McCrystal's rise has coincided with the coming of age of the devised comedy genre. The West End smash The Play What I Wrote brought to the wider public's eye the loopy comic skills of fringe veterans The Right Size. Last year's Perrier Award was swiped by Garth Marenghi's Netherhead, a theatrical spoof directed by McCrystal protégé Paul King. Now Spymonkey – who, says the director, "express my work better than any company I've worked with" – is among a handful of companies whom the British Council regularly export to all corners of the globe. "This is-it-stand-up?, is-it-theatre? stuff is what people want," McCrystal insists. "Our shows are story, they're sitcom, they're stand-up – they're everything in one. My objective is to get the audience to laugh, and I will do that any way I can."

He prizes gags above stories. "I find story a bit boring. I try to oblige the audience with a story, but it's not something I'm interested in." It's all about laughs. "I like to get a roll of laughter starting at the beginning and going on until the end. And if that doesn't happen I'm not happy." It often does, not only because he won't let a ropey fart gag lie, but because he knows how to coax beautiful comic performances from actors. "I'm very good at finding what people's clown is, and really helping them to present it."

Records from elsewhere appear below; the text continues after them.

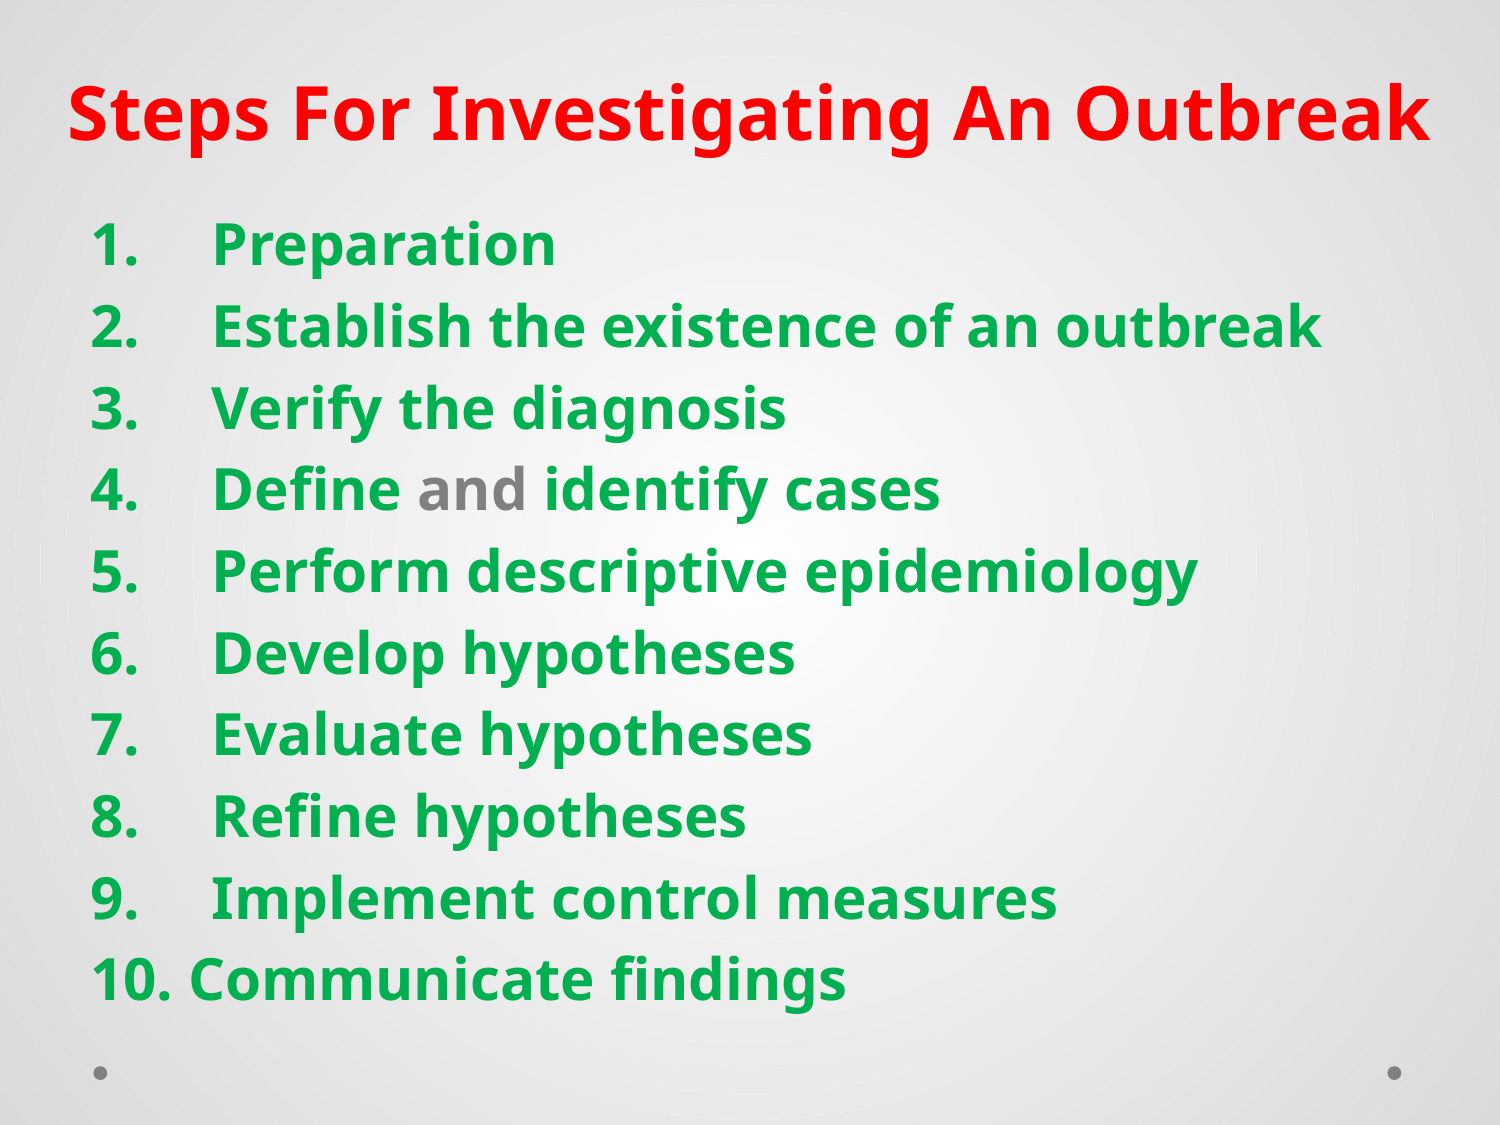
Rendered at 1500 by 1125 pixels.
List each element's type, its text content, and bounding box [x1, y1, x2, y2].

title Steps For Investigating An Outbreak [0, 37, 1500, 163]
list Preparation Establish the existence of an outbreak Verify the diagnosis Define and identify cases Perform descriptive epidemiology Develop hypotheses Evaluate hypotheses Refine hypotheses Implement control measures 10. Communicate findings [75, 200, 1425, 1038]
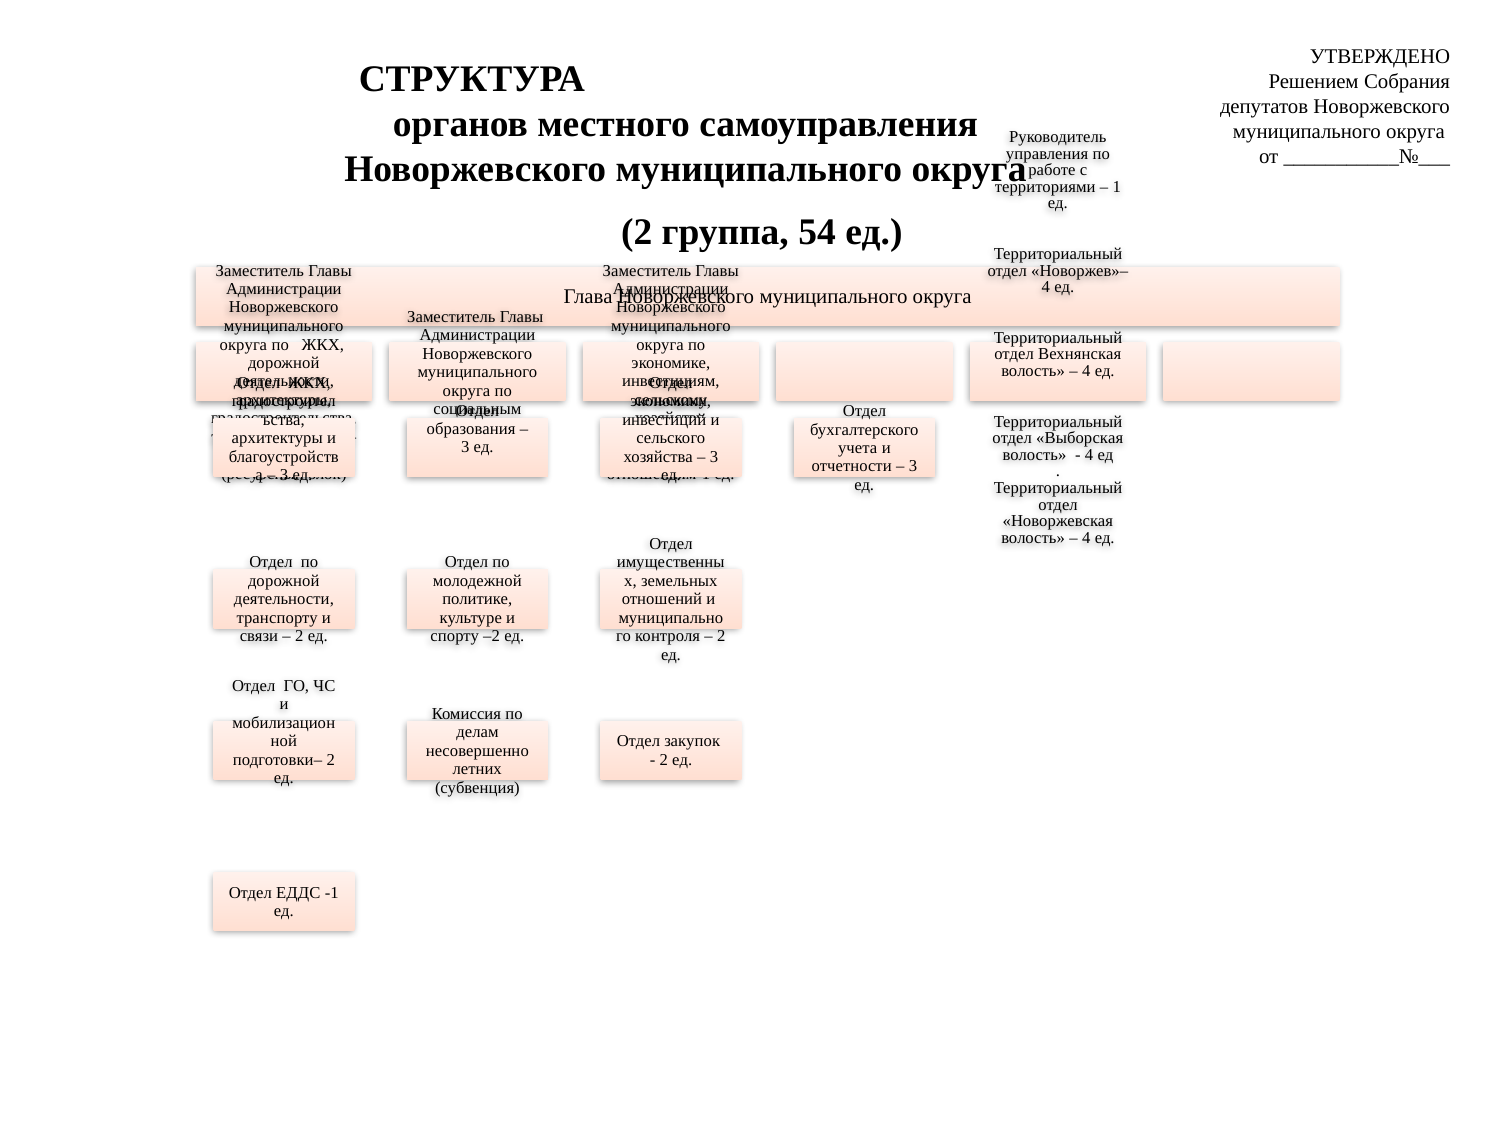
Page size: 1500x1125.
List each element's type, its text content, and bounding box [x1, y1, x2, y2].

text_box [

What does he mean by the word clown? "Everyone is a clown," he explains. "Your clown is the thing about you that your friends make fun of behind your back. It's that thing that makes you a fool, and we're all fools." It's that ridiculous vulnerability that McCrystal presents, anarchically, on stage. "I like to see the actor on stage. Not the character, just the actor. If someone's got an ego problem or whatever, I want to see that rather than the fact that they can juggle. I'm much more interested in what people are not good at than what they are good at."

So can Cal McCrystal break through the fringe's glass ceiling and follow comic theatre predecessors Complicite into the mainstream? He hopes so. "I can't see why blue-rinses wouldn't laugh at Cooped", he says. "We get good crowds in the provinces and all the oldies love it just as much. I'd like to get the coach trips in as well."

At the moment, he's co-writing a sitcom, flitting between Canada and London, and preparing "a big spectacular show based on the Mexican Day of the Dead" to be staged at Cornwall's Eden Project in the autumn. Oh, and he's working on adapting Spymonkey's talents to the TV – although Peepolykus and the Right Size have both tried and, so far, failed to make the leap to the small screen. "But I wasn't directing them," he purrs. "I think I know how to do it. I've worked in TV a lot. There's nobody else with this combination of experience." This is fighting talk. "Of course. But I'm ambitious. I certainly wouldn't have given up my very well paid career as an actor if I didn't think my directing career was going to go places."